# Google Earth can help in finding collecting localities in DFW



## northtexasfossilguy (Mar 6, 2009)

The secret to finding good collecting localities in Texas is to find a lineation of trees which denotes a creek, follow along the creek while zoomed in on Google Earth until you find an area that is cleared of overhead vegetation--no or very few trees. 

There is better potential for good collecting in areas with large amounts of runoff from businesses and industry parking lots, and downstream of major institutions and golf courses which often over-fertilize their landscapes. The fertilizers get into the water and encourage massive amounts of plants to develop. 
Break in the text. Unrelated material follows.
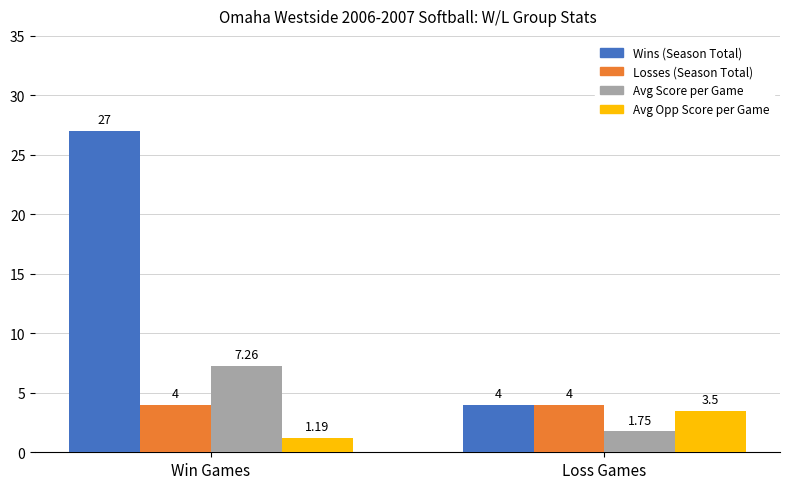

At which category does the chart reach its minimum across all series?

Win Games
Some of the plants I've seen are actually quite beautiful, and with enough care to remove all the algae can be introduced into the home aquarium or placed in a Native Texas biotope (we could build one at a future meeting). I'd be glad to build a tank for that and we could take a few buckets of soil and plants which were collected and build a setup. I think it would be cloudy and the results may not be immediately apparent, but with time it would turn into a cool tank.


----------



## northtexasfossilguy (Mar 6, 2009)

You will also have better luck based on geology. Areas with at least some carbonate rocks are more likely to have clearer waters that are good for aquatic plants. These areas are in north Dallas, and in Ft Worth. The mid-cities areas have shale and black clay soils typically, and are less likely to have plants. Golf Courses seem to be the best place to start looking.


----------



## doubleott05 (Jul 20, 2005)

yup i found japanese hair grass in the pond next to the golf course where i live. tonnnnnns of it


----------